一群人在手冢家門口停下, 而在面前的日式別墅中居住的手冢卻還沒跟上來。

“這就是手冢的家嗎?”

西園寺優感慨:“跟我想象的一樣。”

得知要去手冢家調查卷發原因跟來的桃城武忍不住吐槽:“這也在你的想象中?”

“跟我想象中的警察世家居住的地方差不多。”

外表端正,房形古板,一磚一瓦都沈穩篤實。

就連裝修風格都寫著“嚴肅”兩個字, 不由得讓西園寺優肅然起敬。

菊丸小聲說:“這絕對是刻板印象吧。”

不就是一個普通的日式別墅嗎, 哪裏能看出是警察世家的居所。

臨近門,西園寺優突然想到一個十分重要的問題。

她目光從其他人的手上一一掠過,無一例外的都空空如也。

西園寺優問:“我們就這樣進去嗎?”

“不然還要怎麽進去?”

乾幽默了一下:“被網球一個個打進去嗎?”

菊丸腦補畫面:“那個場景一定很壯觀。”

不二很認真地問:“誰負責打呢?”

“當然是我了!”

越前龍馬網球拍都備好了,躍躍欲試。

“小不點, 你什麽時候來的?”

菊丸三兩步跑到他旁邊摟住他,他掀開他的帽子,果然, 帽子下面的頭發恢覆了原本的柔順,一點也不見曾經卷曲的模樣。

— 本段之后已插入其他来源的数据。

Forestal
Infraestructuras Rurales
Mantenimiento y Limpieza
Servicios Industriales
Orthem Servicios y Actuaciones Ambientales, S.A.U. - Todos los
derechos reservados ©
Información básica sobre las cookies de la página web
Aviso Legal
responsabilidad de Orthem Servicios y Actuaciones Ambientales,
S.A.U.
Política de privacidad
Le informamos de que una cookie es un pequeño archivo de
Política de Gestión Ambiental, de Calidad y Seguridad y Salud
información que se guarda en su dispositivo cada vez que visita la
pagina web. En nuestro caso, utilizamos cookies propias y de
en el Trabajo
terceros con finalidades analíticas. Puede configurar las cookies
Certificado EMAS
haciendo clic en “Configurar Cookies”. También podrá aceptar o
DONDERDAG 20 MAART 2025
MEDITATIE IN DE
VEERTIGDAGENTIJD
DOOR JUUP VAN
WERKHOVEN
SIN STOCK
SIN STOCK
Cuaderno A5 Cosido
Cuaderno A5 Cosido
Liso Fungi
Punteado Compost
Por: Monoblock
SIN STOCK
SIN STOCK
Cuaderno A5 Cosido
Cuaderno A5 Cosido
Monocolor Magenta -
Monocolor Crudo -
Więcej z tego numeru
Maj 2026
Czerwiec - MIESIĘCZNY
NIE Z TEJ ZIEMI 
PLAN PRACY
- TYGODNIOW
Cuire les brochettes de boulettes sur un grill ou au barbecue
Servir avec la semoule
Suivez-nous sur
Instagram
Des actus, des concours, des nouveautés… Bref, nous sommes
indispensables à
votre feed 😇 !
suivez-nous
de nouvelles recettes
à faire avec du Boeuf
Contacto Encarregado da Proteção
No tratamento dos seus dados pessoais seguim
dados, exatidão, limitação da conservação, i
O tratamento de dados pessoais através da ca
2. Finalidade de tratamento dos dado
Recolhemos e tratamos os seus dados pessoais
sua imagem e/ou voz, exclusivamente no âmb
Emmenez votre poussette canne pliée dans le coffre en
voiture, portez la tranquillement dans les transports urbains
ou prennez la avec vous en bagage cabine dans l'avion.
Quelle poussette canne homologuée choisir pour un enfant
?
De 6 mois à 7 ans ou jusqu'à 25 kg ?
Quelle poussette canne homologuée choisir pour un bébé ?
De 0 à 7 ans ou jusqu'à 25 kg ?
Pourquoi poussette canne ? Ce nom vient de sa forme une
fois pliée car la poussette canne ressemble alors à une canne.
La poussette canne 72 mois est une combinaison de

他揪著龍馬的頭發,一臉不爽:“還真變回去了,你不會也跟不二一樣, 是用卷發棒卷的頭發吧。”

“我才沒有不二學長那麽無聊。”

龍馬試圖從菊丸英二的無情鐵手中掙脫, 掙紮了半天, 還是牢牢被菊丸樓在懷裏。

瘦弱的肩膀承受了它不該承受的重量,真的很懷疑他每年身高提升進度緩慢, 是因為被不靠譜的學長們用身體的重量壓的!

“很沈, 英二前輩!”

龍馬癱著一張臉,舉起了網球拍:“英二前輩, 先把你當網球把你拍進去好了!”

“小不點, 自由美利堅就是這樣教你對待學長的嗎?”

菊丸哼哼兩聲, 松開了他。

終於減負了, 龍馬揉揉肩膀, 回他剛剛的話:“我手裏的是球拍可不是手.槍。”

手拿手.槍, 直接給他爆頭,這才是自由美利堅該教的東西。

他舉起球拍,唇角勾出一個邪氣的弧度:“好了,我要開始了,誰要第一個被網球打進去?”

網球拍晃了一圈,路過西園寺優,指向了桃城武。

“從阿桃學長開始好了!”

龍馬左手球,右手球拍,已經瞄準了即將起飛的對象——桃城武。

“哇!!越前,你冷靜啊!!我可不要成為空中飛人!!”

桃城武上躥下跳,試圖躲開龍馬網球拍瞄準他的“準心”。

龍馬不聽,故意壓力他:“阿桃前輩,準備好了嗎?我要開始了!”

西園寺優扶額無語,男人至死都是幼稚的少年。

她一拳,把跟猴子一樣上竄下跳的桃城武擊倒。

然後又一拳,準確擊中龍馬戴著帽子的腦袋。

這一招叫——從真田那裏覆制來的愛的鐵拳。

龍馬貓眼睜大,楞楞說了句:“好痛。”

“給我消停點!”

西園寺優真田上身:“太松懈了!在別人家門口打打鬧鬧成何體統!”

菊丸已經躲到了大石身後。

立海大人均cosplay大佬嗎?這完全是真田本田。

龍馬後知後覺反應過來,揉著腦袋抱怨說:“很痛誒!”

西園寺優一個眼刀甩過去,龍馬立刻噤聲。他低著腦袋不說話了,帽子上紅色的“R”字被夕陽照的染成了桔紅色。

她伸手手掌,捧到身前:“你們看到了什麽?”

乾貞治看著西園寺優的掌心,仔細分析:“掌紋淩亂,智慧線末端有很多支線,代表著有很多桃花,這個掌紋很適配擁有n重身份的西園寺。”

桃城武則有不同的觀點:“你們看,她掌心和食指外側都有繭,她其實是在跟我們炫耀,在我們看不見的時候,她也在苦練網球技術。就算是網球天才,也不能輕輕松松的駕馭網球。”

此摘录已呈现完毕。